Eine neue Ära in der Genomforschung durch Kooperationen
Dieses umfangreiche vergleichende Genomprojekt stellt eine neue Ära in der Genomforschung dar, indem es neuartige Pipelines für hochmoderne und konsistente Sequenzierungs-, Assemblierungs- und Annotationstechniken entwickelt und einsetzt. Diese können helfen, grundlegende Fragen der vergleichenden Biologie, Genetik, Biodiversität, Artenerhaltung und Gesundheit in Zukunft zu beantworten. Das Projekt dient auch als Modell für wissenschaftlichen Kooperationen, vor allem für weitere groß angelegte Genomprojekte. Beispielhaft sind die umfangreiche Infrastruktur sowie die erfolgreiche Zusammenarbeit von Hunderten internationalen Wissenschaftlern aus mehr als 50 Institutionen in 12 verschiedenen Ländern, seit das VGP im Jahr 2016 initiiert wurde.

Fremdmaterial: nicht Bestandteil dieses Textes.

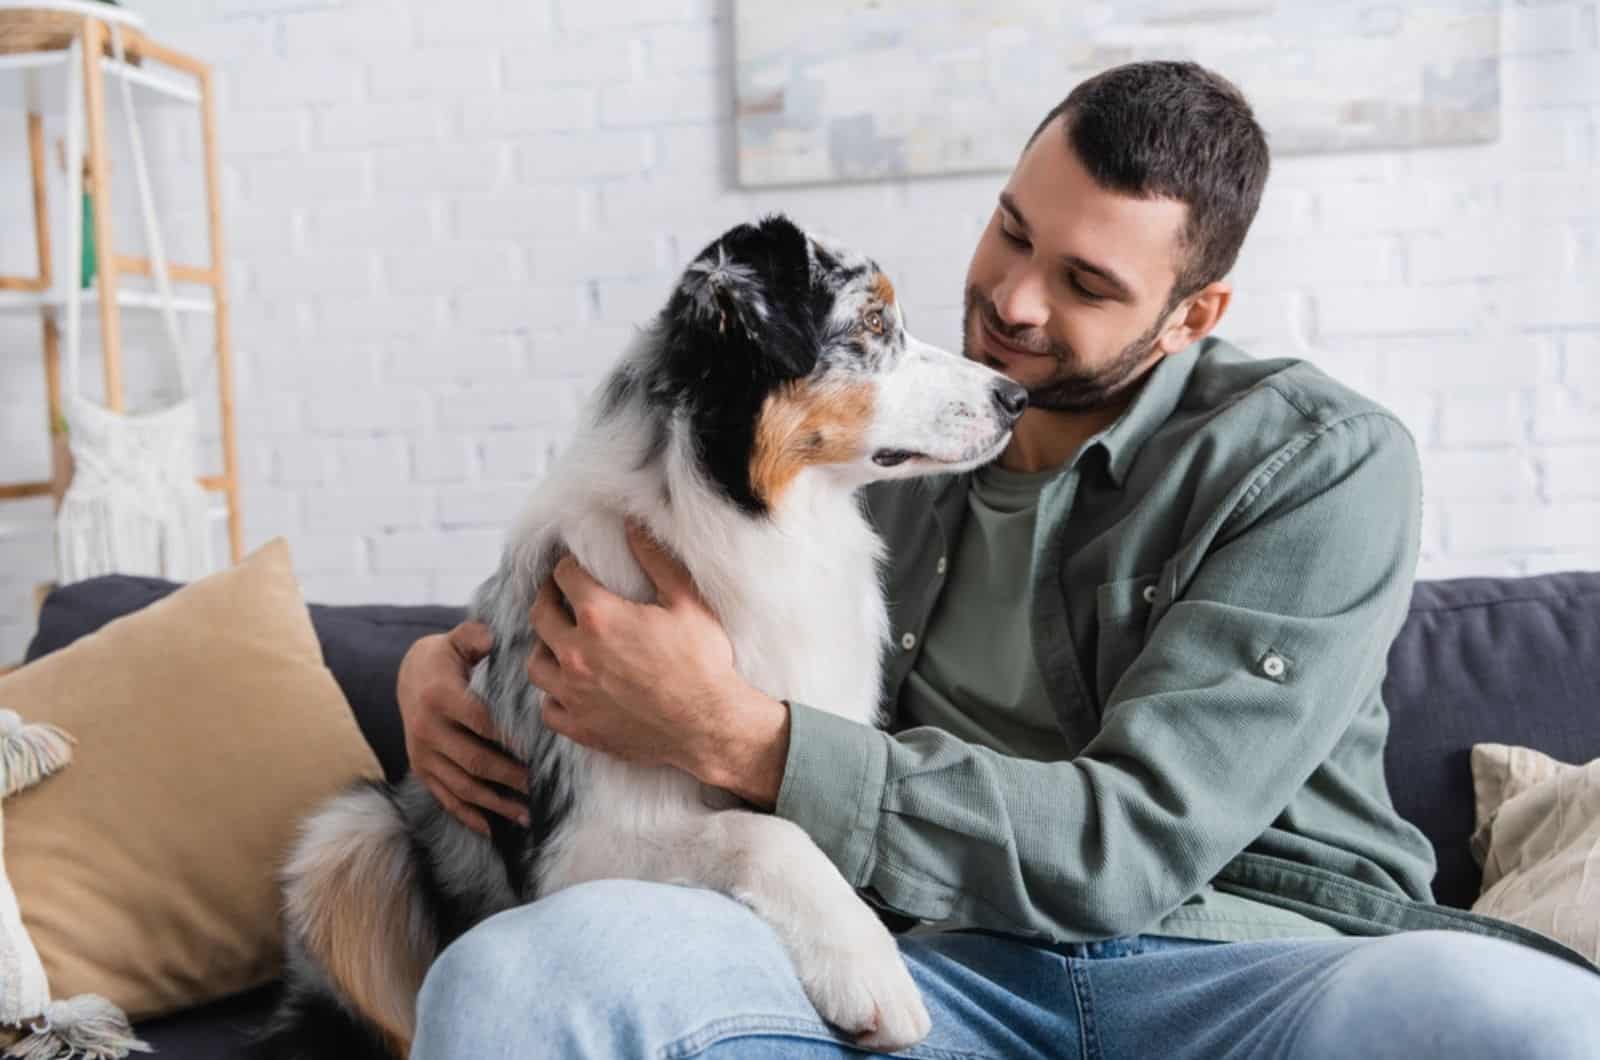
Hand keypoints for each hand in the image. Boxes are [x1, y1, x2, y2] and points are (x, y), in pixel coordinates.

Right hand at [397, 621, 531, 835]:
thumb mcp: (458, 639)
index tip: (539, 752)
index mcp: (440, 696)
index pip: (480, 722)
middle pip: (474, 760)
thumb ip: (476, 636)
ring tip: (527, 815)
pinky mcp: (421, 769)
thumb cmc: (446, 657)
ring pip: (461, 786)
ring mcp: (423, 753)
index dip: (510, 739)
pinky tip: (492, 829)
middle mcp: (426, 729)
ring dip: (495, 804)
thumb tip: (494, 637)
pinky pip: (444, 798)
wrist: (409, 676)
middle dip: (510, 777)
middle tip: (542, 787)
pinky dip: (467, 816)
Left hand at [527, 522, 789, 806]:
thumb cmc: (703, 663)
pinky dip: (552, 695)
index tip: (574, 566)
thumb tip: (632, 526)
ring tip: (560, 641)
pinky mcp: (580, 726)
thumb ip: (655, 560)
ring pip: (536, 663)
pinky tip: (568, 688)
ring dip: (545, 646)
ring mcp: (574, 694)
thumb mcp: (687, 602)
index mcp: (599, 617)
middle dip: (547, 597)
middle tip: (558, 594)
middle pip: (541, 615)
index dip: (569, 566)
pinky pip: (547, 707)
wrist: (709, 726)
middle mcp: (576, 654)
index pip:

Im nächsten Schritt wird das VGP die weltweite Zusammenarbeit mit anderen Konsortien fortsetzen, um Phase 1 des Projekts abzuschließen, dessen Ziel die Sequenzierung jeweils einer repräsentativen Art aus den 260 Ordnungen der Wirbeltiere ist. Technologische Fortschritte, verbesserte Berechnungsmethoden und die ständig sinkenden Sequenzierungskosten ermöglichen es dem VGP, das ehrgeizige Ziel zu verfolgen, ein Referenzgenom für jede existierende Wirbeltierart der Erde zu erstellen. In der ersten Phase des Projekts konzentriert sich das VGP auf Verbesserung von Genomsequenzierungs- und Assemblierungsansätzen sowie Erstellung von 260 hochwertigen Genomen von Arten, die alle Wirbeltierordnungen repräsentieren. Das VGP wird weiterhin weltweit aktiv sein und mit anderen Konsortien zusammenarbeiten, um Phase 1 des Projekts abzuschließen. Phase 2 wird repräsentativen Arten aus jeder Wirbeltierfamilie beinhalten. Zurzeit werden die zu sequenzierenden Tierarten identifiziert und Mittel zur Finanzierung beschafft. Das VGP hat eine Politik der offenen Tür und heißt weitere Kollaborationspartner willkommen, sich diesem Projekt anzuschließen, angefangen von der Mittelbeschaffung über die Probensammlung bis hin zur Erstellung von Genomassemblierungen oder man kann seine eigenen Genomassemblierungen einbringen, die die VGP-Metriken als Teil der Gesamtmission erfüllen.